Dossier : IMM-432-21

Référence : 2022 CF 409

[TRADUCTION FRANÇAISE]

Ottawa (Ontario), le 24 mars 2022

En présence de monsieur le juge Pentney

ENTRE :

ANDRESHA SONA ATHALIAH DAVIS

demanderesse

et

LE MINISTRE DE LA CITOYENNETÉ ET DE L’IMMIGRATION

défendeur

JUGEMENT ET MOTIFS

[1] La demanderesse, Andresha Davis, est une citoyenne de Saint-Vincent-et-les-Grenadines (Saint-Vincent). Elle est arrivée au Canada le 21 décembre 2015 munie d’un visa de visiteur en vue de passer le temps des Fêtes avec ses sœurs et leur famille. Elle est restée au pays après l’expiration de son visa afin de prendre soin des enfants de sa sœur pendant que celle-ci retournait aux études.

[2] Le 7 juillet 2019, soit plus de deux ans après l’expiration de son visa de visiteur, la demanderesse a présenté, depuis le Canada, une demande de résidence permanente fondée sur des considérations d’ordre humanitaire. Sa demande a été rejetée le 4 janvier 2021, et elle sollicite le contrôle judiciaire de cette décision.

## Consigne:
D'après le jugement, répondez aux questions suivantes.
1. De quel pays la demanderesse est-elle citoyenne ?
2. À quelle date est-elle arrivée au Canada ?
3. À quelle date sa demande de résidence permanente a-t-elle été rejetée ?
Appuyez-vous uniquement sur le jugement pour répondre.

## Données fournies:
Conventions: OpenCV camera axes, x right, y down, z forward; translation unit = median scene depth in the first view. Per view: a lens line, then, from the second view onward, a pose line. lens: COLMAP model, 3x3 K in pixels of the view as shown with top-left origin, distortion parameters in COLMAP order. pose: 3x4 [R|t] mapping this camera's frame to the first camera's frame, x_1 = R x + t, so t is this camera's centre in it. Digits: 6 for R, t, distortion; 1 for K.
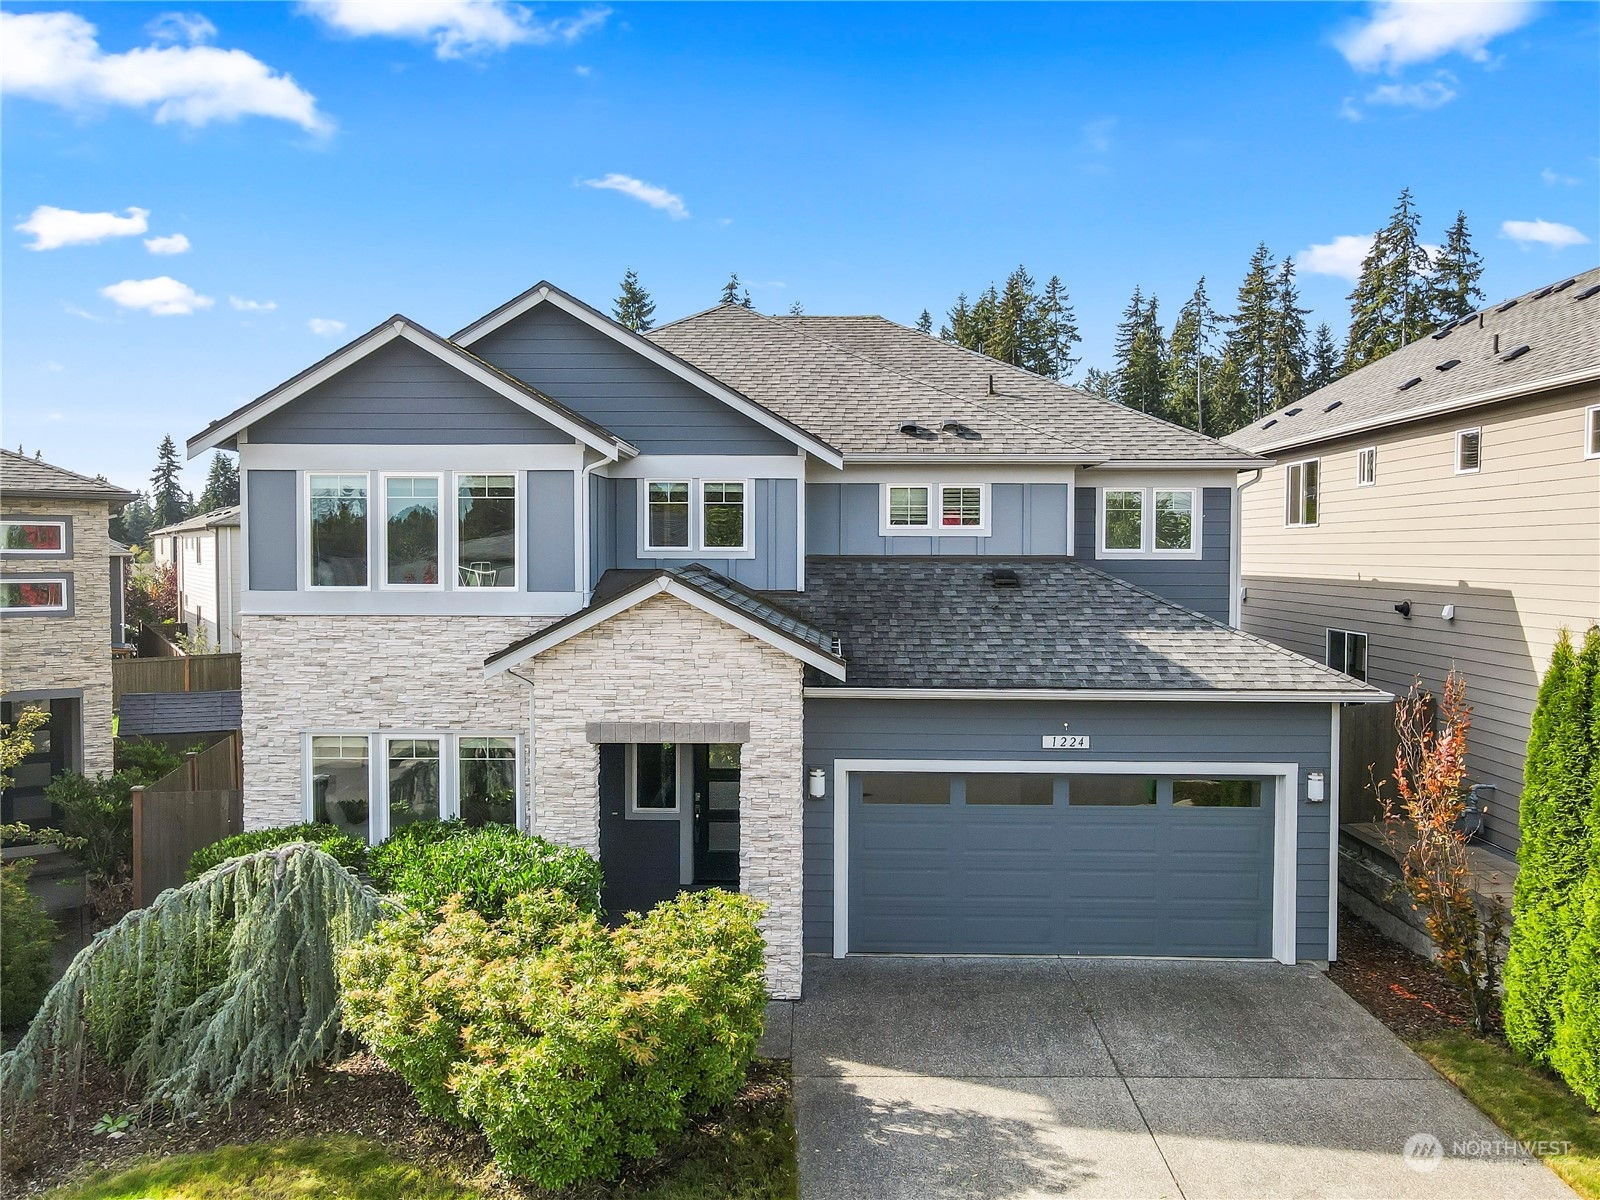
lens RADIAL K [[1180.0, 0, 792.2], [0, 1180.0, 598.2], [0, 0, 1]] dist [0.000176, 0.008114]
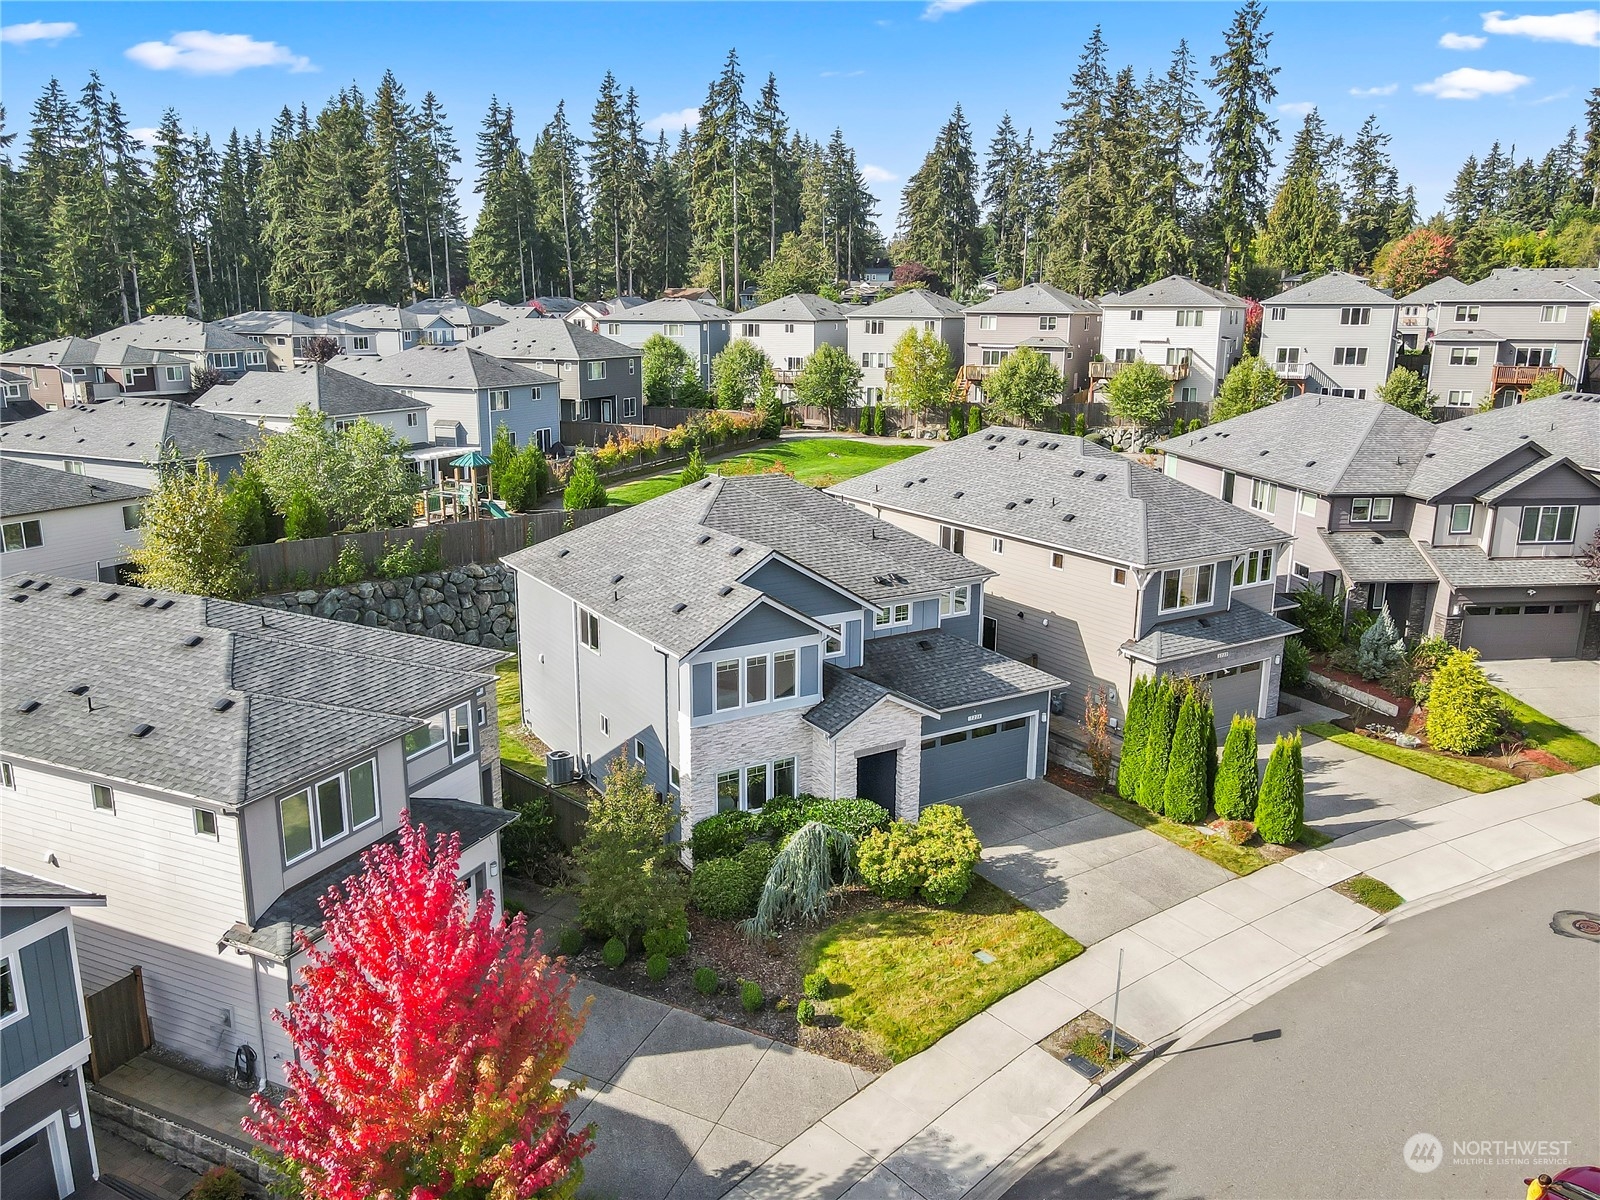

## Corrigé:
1. Elle est citoyenne de Saint-Vincent-et-les-Grenadines.
2. Elle est arrivée au Canada le 21 décembre 2015.
3. Sa demande a été rejetée le 4 janvier 2021.